At the moment I’m working on implementing Prop for Agda and hopefully more new sorts will follow after that, so stay tuned!

Towards cumulativity for Agda?

One of the most requested features for Agda is cumulativity, i.e. the subtyping rule Set i <: Set j for i < j, so it would be amiss to talk about sorts in Agda without mentioning it. And indeed, there are many cases where cumulativity would make writing Agda code a lot easier and less frustrating! However, as far as I can tell no-one has really figured out how to combine Agda-style universe polymorphism with cumulativity, so it is still an open problem.
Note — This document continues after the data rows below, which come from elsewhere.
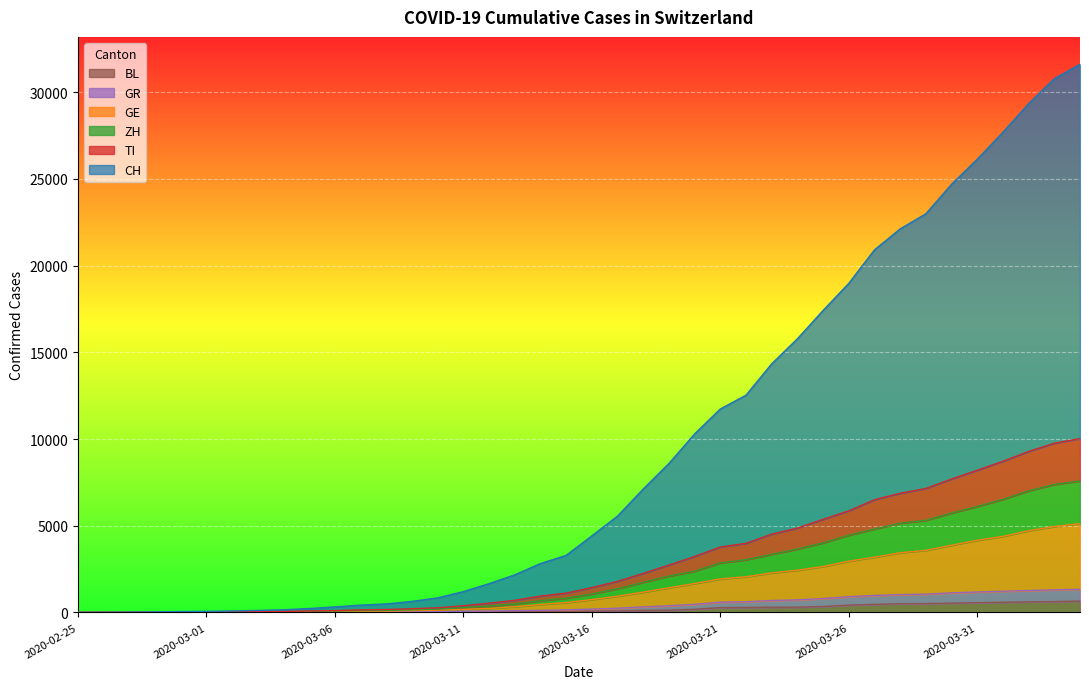

What position from the right is 2020-02-28?

37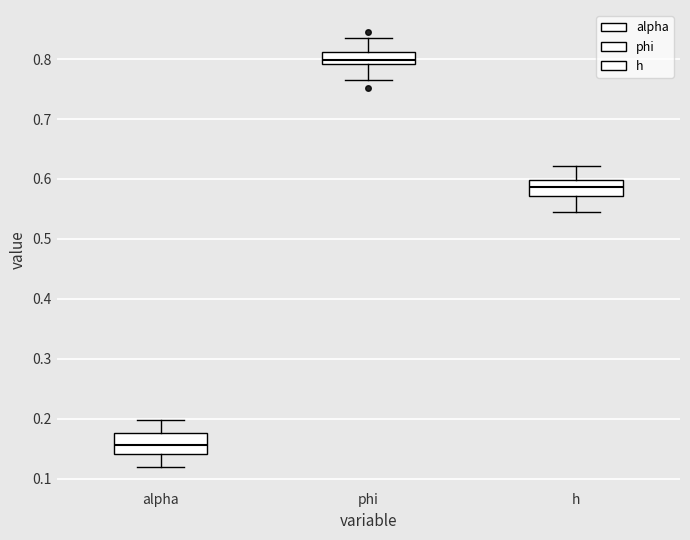

Where does the upper whisker of the box for phi end on the y-axis? The values are not printed on the chart, so give them approximately, as read against the axis.

0.84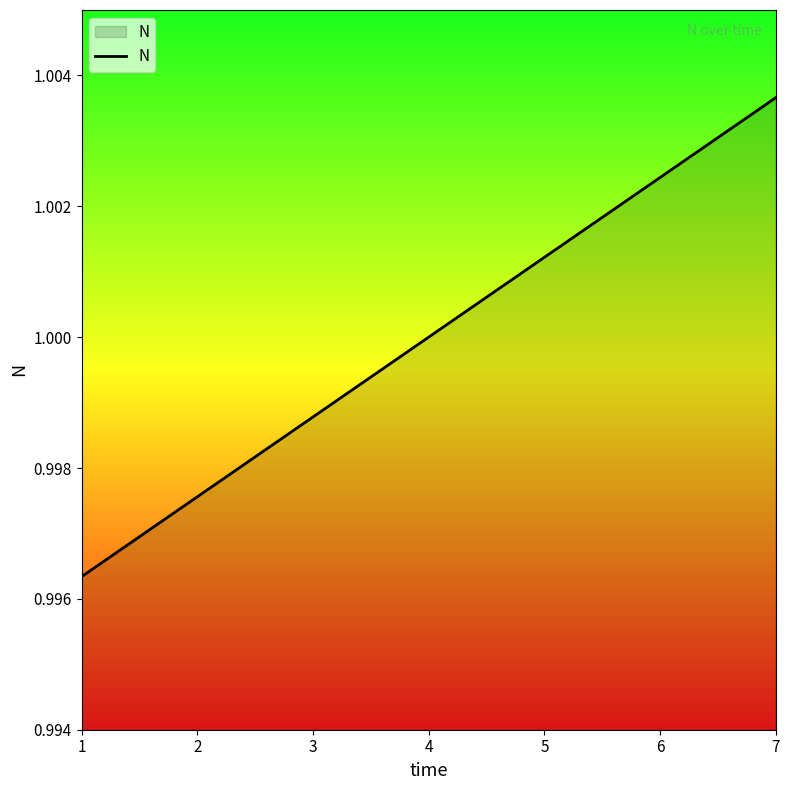

Rank the categories by value from highest to lowest.

7, 6, 5, 4, 3, 2, 1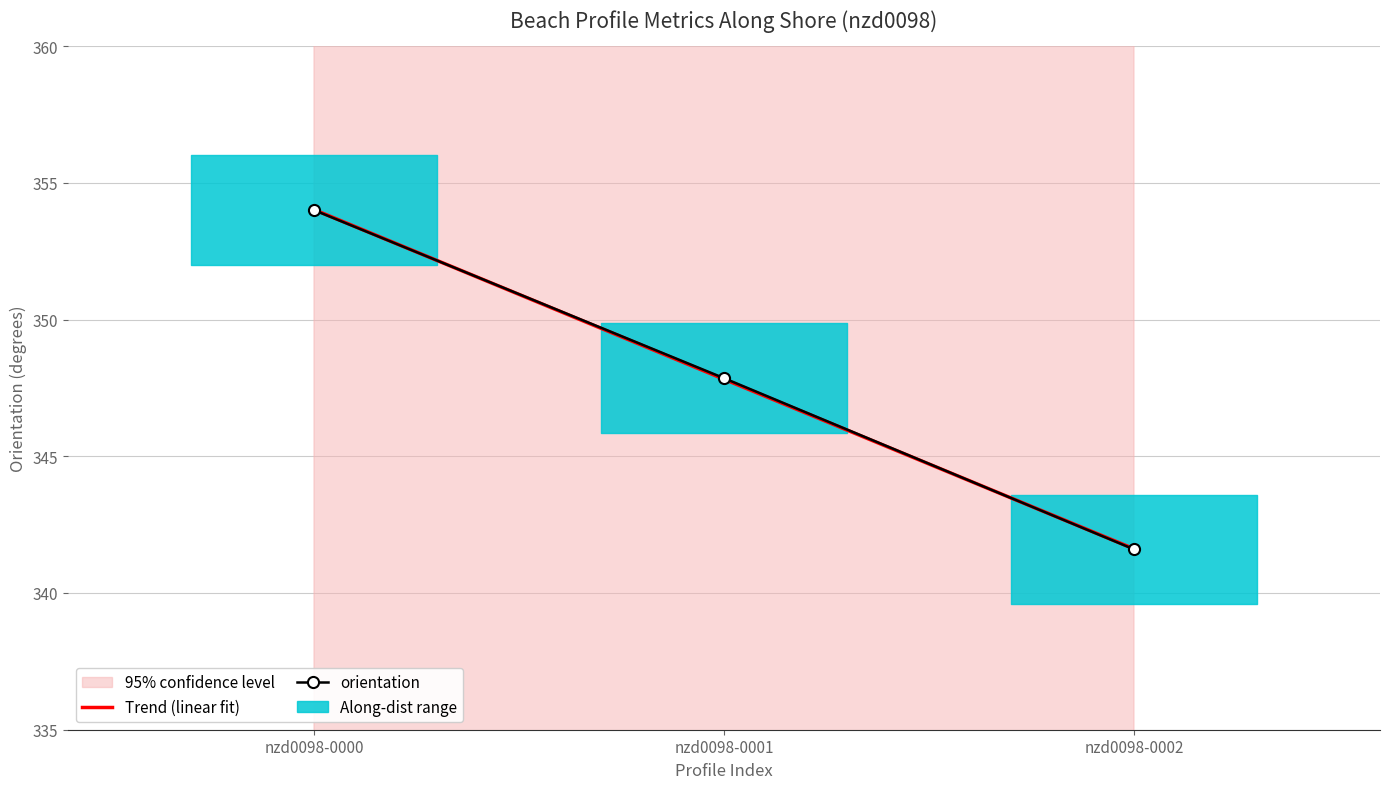

Between nzd0098-0000 and nzd0098-0002, which series saw the biggest shift?

orientation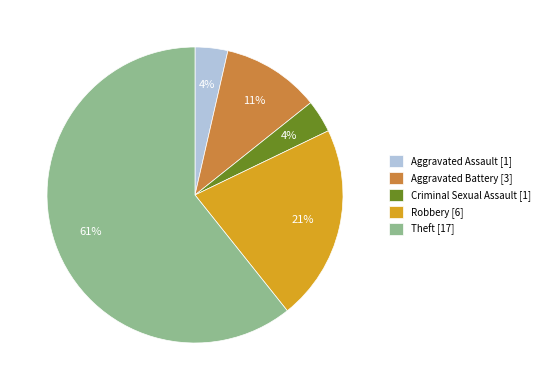

What is the majority slice?

Theft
The closest working example is Coq, which sports both a cumulative hierarchy of universes and universe polymorphism (see this paper by Matthieu Sozeau and Nicolas Tabareau). But there are some limitations compared to what we would want to have in Agda:

Coq only allows top-level definitions to be quantified over levels, and thus it doesn’t require a sort like Setω. But in Agda we can quantify over universe-polymorphic types which are in Setω! See this code by Nils Anders Danielsson for an example where this is actually used.
Coq doesn’t guarantee the uniqueness of metavariable solutions, but this uniqueness is a core design principle of Agda. So we expect that simply adding cumulativity to Agda will result in lots and lots of unsolved metavariables, unless we have some way to mitigate this.

While my refactoring of the sort system certainly does not enable cumulativity directly, it allows for some new possibilities to experiment with. I’m planning to do some of this experimentation during the next Agda meeting in Göteborg 4 – 9 June 2018. So if you’re interested to work on this (or on any other part of Agda) you are very welcome to come and join us!